··· Passage provided ···

If the owner of a commercial citrus grove had been eligible to obtain ACC coverage for the trees in his or her grove, but that owner had not obtained the available coverage, proposed § 301.75-16(b)(2)(ii) would provide that the per-acre lost production payment would be reduced by 5 percent, as required by Sec. 810(d) of Public Law 106-387. This would respond to concerns that if APHIS provided full lost production payments to insurance-eligible commercial growers who elected not to obtain ACC coverage against citrus canker losses, those full payments would likely undermine the intent and effectiveness of the Federal crop insurance program by making it appear that crop insurance was not necessary.
How To Apply
Paragraph (c) of proposed § 301.75-16 would provide information on how to apply for lost production payments. This paragraph would state that the form necessary to apply for payments could be obtained from any local citrus canker program office or from the USDA Citrus Canker Eradication Project office in Miami, FL. Completed claim forms would have to be sent to the USDA Citrus Canker Eradication Project office in Winter Haven, FL, which is where the DPI records necessary to validate claims are located. This paragraph would also state that an applicant should, when submitting a completed application, include with the form a copy of the public order that directed the destruction of the trees, the order's accompanying inventory that describes the acreage, number, and variety of trees removed, and documentation verifying that the destruction of trees had been completed and the date of that destruction. Claims for losses attributable to the destruction of trees on or before the effective date of the final rule implementing the provisions of this proposed rule would have to be received within 60 days after the effective date of the final rule. Claims for losses attributable to the destruction of trees after the effective date of the Start Printed Page 76586final rule would have to be received within 60 days after the destruction of the trees.

··· Material supplied ···

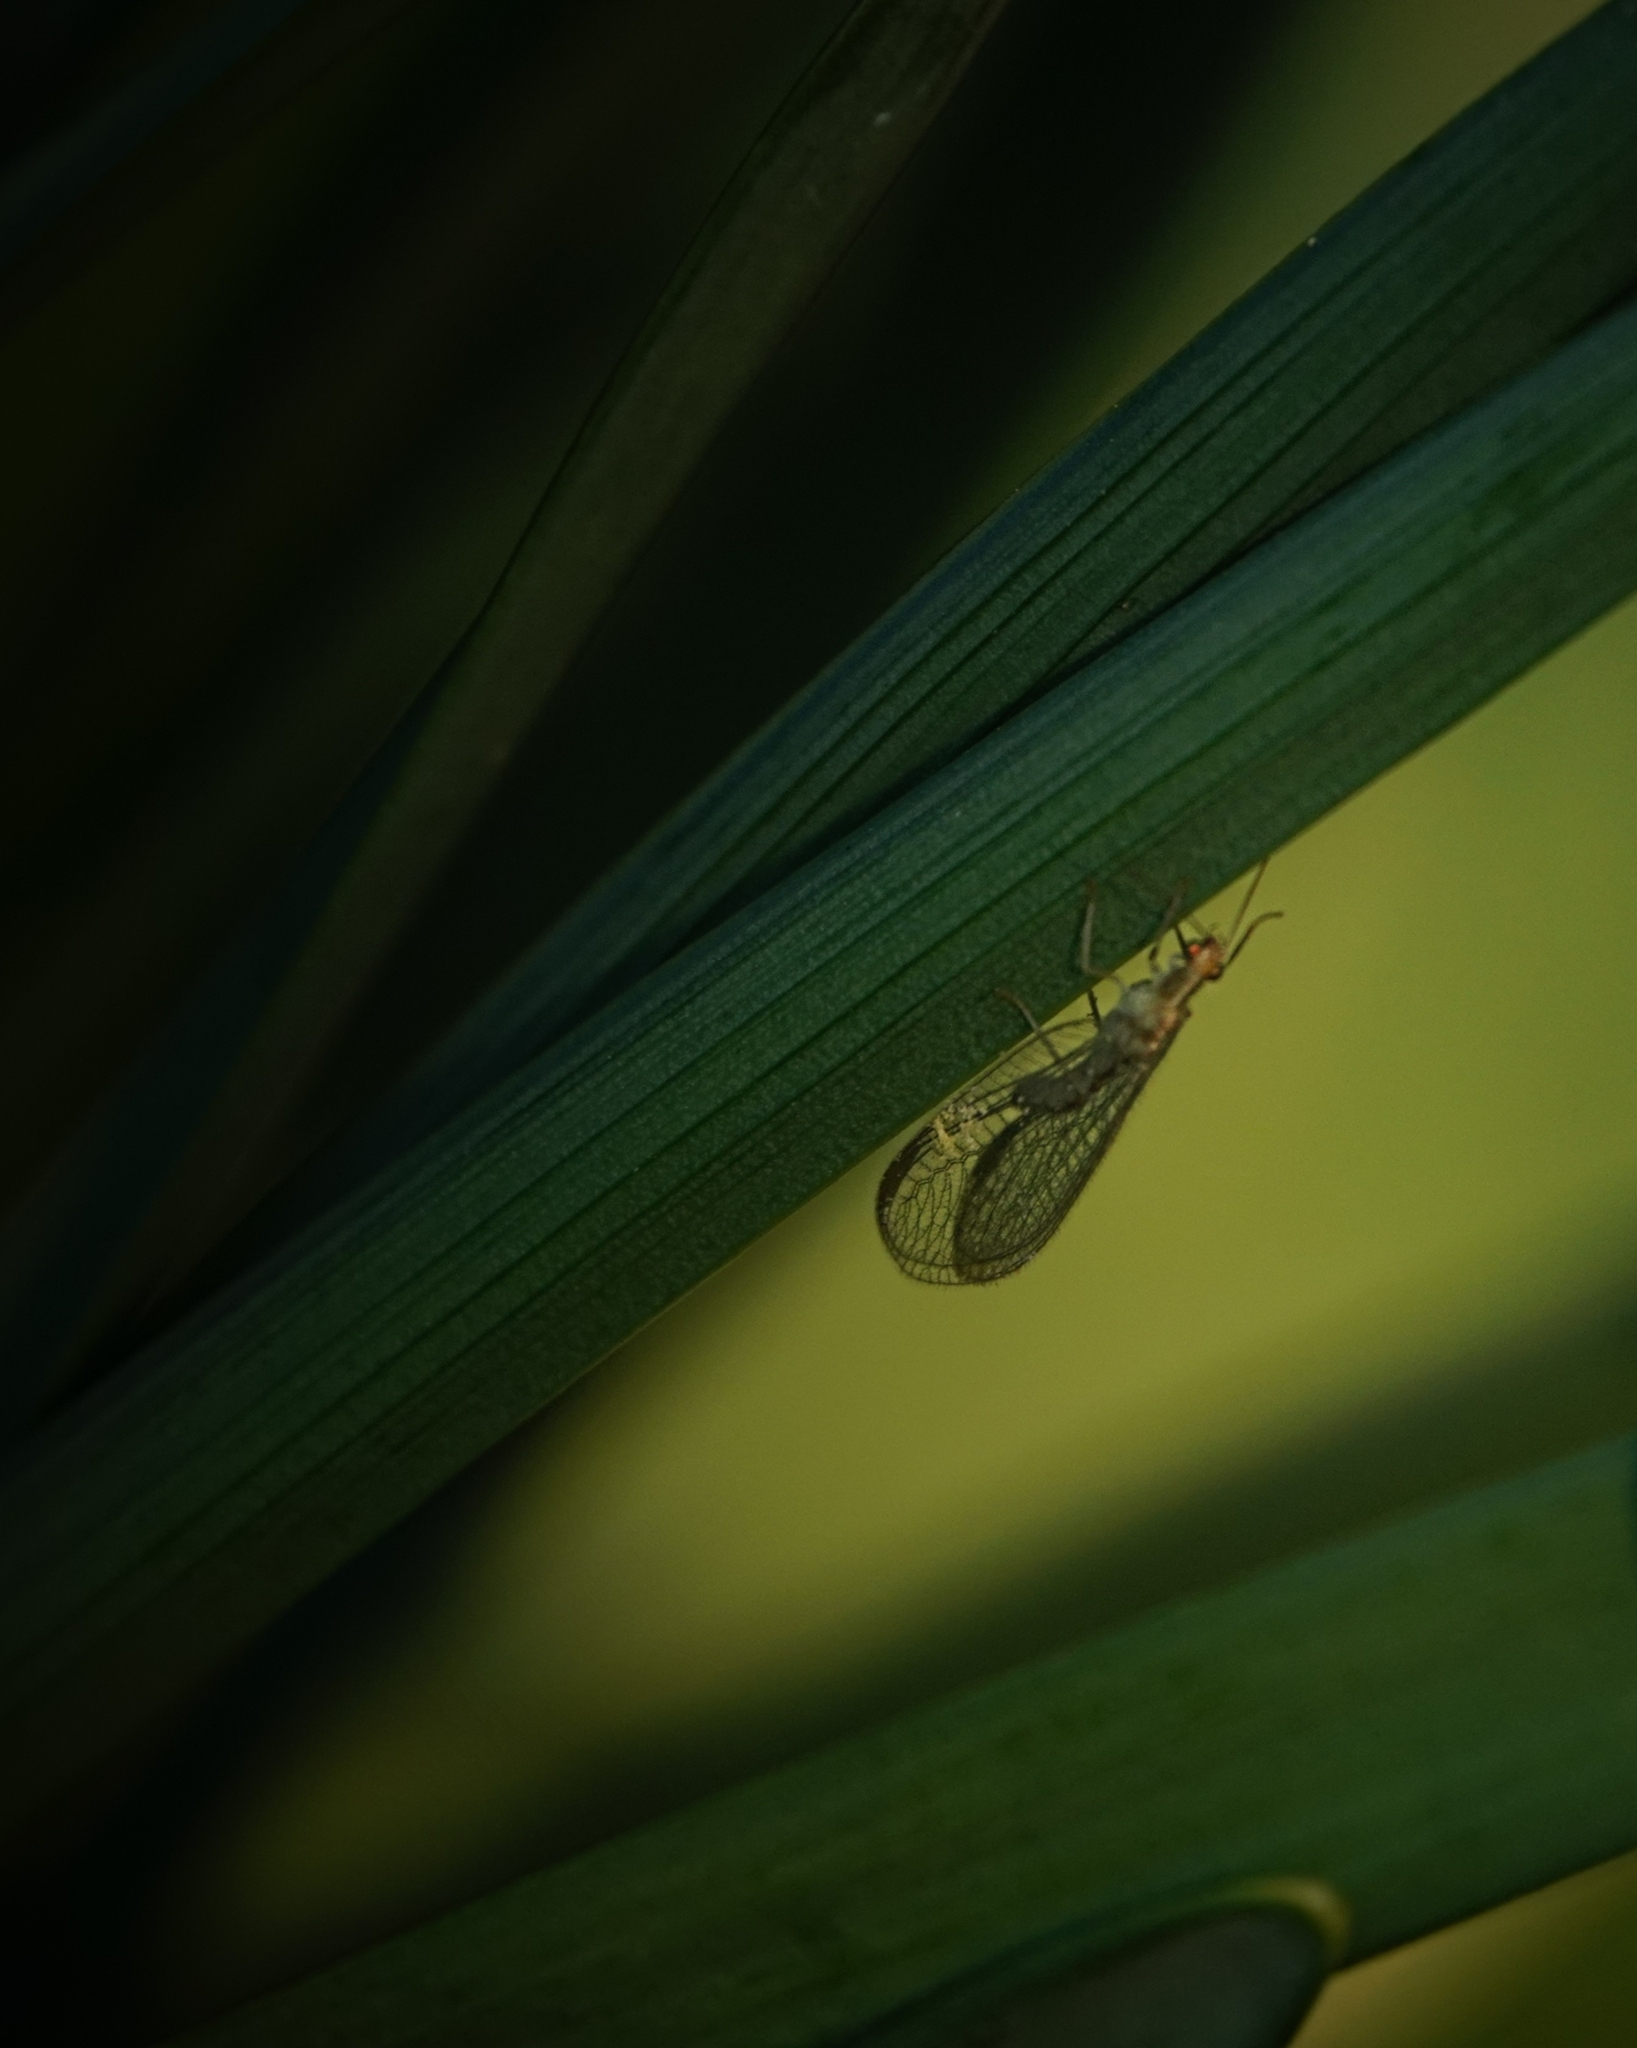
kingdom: Animalia
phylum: Arthropoda
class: Insecta
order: Neuroptera
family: Chrysopidae
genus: Chrysoperla
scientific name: Chrysoperla carnea
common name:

···

- Your objective:
Reproduce the part of the citrus canker passage between "If the owner" and "was not necessary.", inclusive.

- Result of this task:
If the owner of a commercial citrus grove had been eligible to obtain ACC coverage for the trees in his or her grove, but that owner had not obtained the available coverage, proposed § 301.75-16(b)(2)(ii) would provide that the per-acre lost production payment would be reduced by 5 percent, as required by Sec. 810(d) of Public Law 106-387. This would respond to concerns that if APHIS provided full lost production payments to insurance-eligible commercial growers who elected not to obtain ACC coverage against citrus canker losses, those full payments would likely undermine the intent and effectiveness of the Federal crop insurance program by making it appear that crop insurance was not necessary.